Frágil em sua cadeira de rodas, Zhang Zhan respondeu com o silêncio a seus acusadores, sozinha, ou praticamente isolada, na Justiça chinesa. Esta é sua maneira de defender a cobertura que fez da quarentena de Wuhan, contra um regime que impõe a própria interpretação da epidemia.
A "jornalista cidadã" Zhang Zhan se tornou, na segunda-feira (28), a primeira pessoa condenada por Pequim por ter divulgado informações de maneira independente sobre a cidade que foi o epicentro do coronavírus. Ela foi condenada a quatro anos de prisão.
Seus vídeos, divulgados nas redes sociais, revelaram o caos nos hospitais da cidade de 11 milhões de habitantes, isolada do mundo a partir de 23 de janeiro de 2020 e durante 76 dias.
Sem testes, sem leitos, cidadãos deixados à própria sorte: suas reportagens estavam longe da propaganda exibida pela imprensa estatal, que sempre elogia as medidas radicais adotadas pelo regime.
Hoje, a China praticamente erradicou a epidemia, que se propagou de seu território para o restante do mundo.
Em maio, essa ex-advogada registrada na Ordem dos Advogados de Xangai foi detida e depois processada por "provocar distúrbios", acusação que motivou a condenação à prisão.
A mulher de 37 anos está em greve de fome desde junho, mas é alimentada à força por uma sonda, de acordo com seus advogados.
Sem temer o coronavírus, ela viajou em fevereiro para Wuhan, cidade que estava isolada do mundo na ocasião.
"Zhan quis ajudar os habitantes de Wuhan", afirmou um de seus advogados, Zhang Keke, que foi pressionado pelas autoridades para abandonar a cliente.
- "Vontade de Deus" -
"Eu disse que não viajasse a Wuhan", conta o colega advogado, Li Dawei. "Mas ela é uma cristã fervorosa e respondeu que era a vontade de Deus que fosse até a cidade para que o mundo inteiro soubesse a verdade", acrescenta.
Além de Zhang, outros jornalistas cidadãos foram detidos por suas coberturas sobre os eventos em Wuhan. Dois deles, Chen Qiushi e Li Zehua, teriam retornado para casa, mas não há notícias sobre o outro, Fang Bin.

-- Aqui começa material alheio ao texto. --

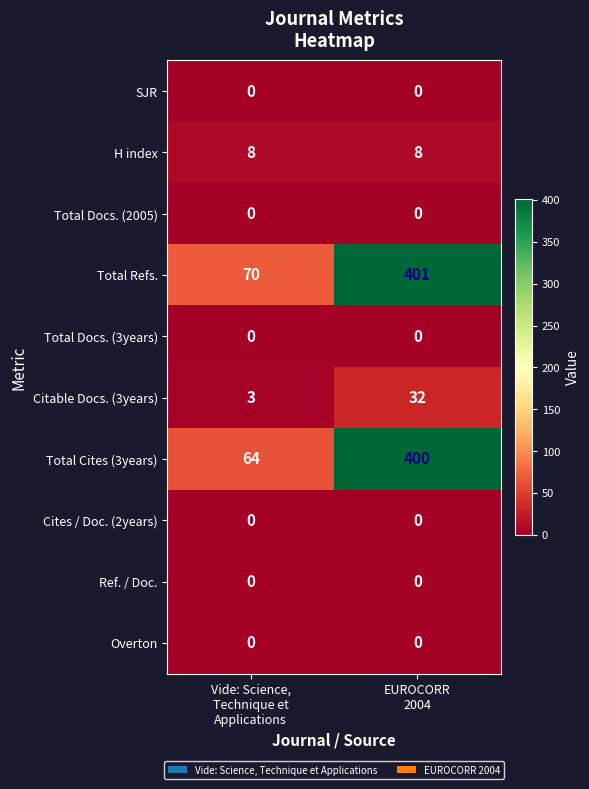

Reading left to right, transcribe all the data shown in this chart.

SJR: 0	0
H index: 8	8
Total Docs. (2005): 0	0
Total Refs.: 70	401
Total Docs. (3years): 0	0
Citable Docs. (3years): 3	32
Total Cites (3years): 64	400
Cites / Doc. (2years): 0	0
Ref. / Doc.: 0	0
Overton: 0	0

Durante o julgamento, Zhang Zhan praticamente não falou, em um ato de protesto, segundo os advogados, contra o processo, que considera um ataque à liberdade de expressão.
Ela se negou inclusive a responder quando o juiz pediu que confirmasse sua identidade, informou Zhang Keke.
"Quando perguntei por quê, ela respondeu: 'Me acusam de ter divulgado mentiras. Se respondo, também será uma mentira, não?'", disse o advogado à AFP.
Diplomatas e jornalistas estrangeiros não foram autorizados a acompanhar o julgamento, que durou menos de três horas em um tribunal de Xangai. A União Europeia pediu nesta terça-feira a libertação "imediata da jornalista cidadã".
Zhang deve apresentar uma apelação, caso tenha permissão.
A greve de fome a deixou enfraquecida. Ela teve as mãos e pés amarrados durante muito tempo para impedir que retirasse a sonda nasal, segundo os advogados.
"Seu silêncio e determinação chegarão possivelmente até o fim", prevê Keke.
Seus vídeos de Wuhan publicados no Twitter, YouTube e em outras plataformas proibidas por Pequim foram assistidos apenas por alguns milhares de pessoas, que contam com programas VPN, o que permite evitar a censura do regime chinês.
A condenação, no período das festas de fim de ano, quando a atenção internacional é reduzida, não foi divulgada pelo tribunal e a imprensa chinesa não informou sobre o processo. A notícia foi revelada nas redes sociais, antes de ser censurada.
Além da situação sanitária, Zhan também criticou o caráter autoritário do regime.
"O principal método de gestão da cidade é a ameaça e a intimidação", disse em um vídeo. "É a tragédia da China e de Wuhan", completou.
O secretário de Estado americano Mike Pompeo pediu nesta terça-feira à China a liberatação da jornalista e acusou Pequim de querer ocultar a pandemia de covid-19.
"Pedimos...para libertá-la imediata e incondicionalmente", disse Pompeo sobre Zhang Zhan.
"O Partido Comunista Chinês mostrou novamente que fará tudo o que for preciso para silenciar quem questionar a linha oficial do partido, inclusive sobre informações cruciais de saúde pública", acrescentou em um comunicado.